Wednesday, May 15, 2013


“There are things known and there are things unknown, and in between are the doors of perception.”  ~Aldous Huxley

Recently I wanted to treat my daughter to her all-time favorite cookie, Russian Tea Cakes.  I have embraced the positive side of gluten free for all it has given me, and want her to grow up with a good attitude about the abundance that is still possible. 
Ah, but maybe not quite as positive as I had thought.  
Knowing (or believing) they are not the easiest cookie. And, with the substitutions needed to keep them gluten and dairy free, I went into the project feeling more than a little daunted

The original batch was a total disaster - I mean total disaster.... and I was growling and swearing in the kitchen (out of the little one's earshot) blaming gluten-free flour, 'fake' butter, etc!  "How can anyone make stuff with these ingredients? This will never work! How can anyone do this!"

Assuming the substitutions were the culprit. They were the easy target to blame, right?  
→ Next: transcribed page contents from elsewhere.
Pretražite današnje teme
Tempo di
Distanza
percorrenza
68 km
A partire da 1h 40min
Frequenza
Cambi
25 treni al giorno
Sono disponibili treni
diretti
But, on quiet reflection of the recipe, a good night sleep, and then checking to see if there was enough butter in the house to try again - it hit me!  I had only put in half of the 'butter' needed!  HALF!  Anyone who's made Russian Tea Cakes knows that the butter is key to holding them together.

It was my error. 
Not the gluten-free flour. 
Not the butter substitute.  
In fact, my second attempt, with the correct amount of everything, they came out deliciously, abundantly perfect, and exactly like a 'normal' Russian Tea cake.

I used Emeril Lagasse's recipe on Food Network using an all purpose gf flour and Earth Balance natural buttery spread.

My daughter was thrilled with the cookies and said they were the best ever!  And, I learned a valuable lesson about perception.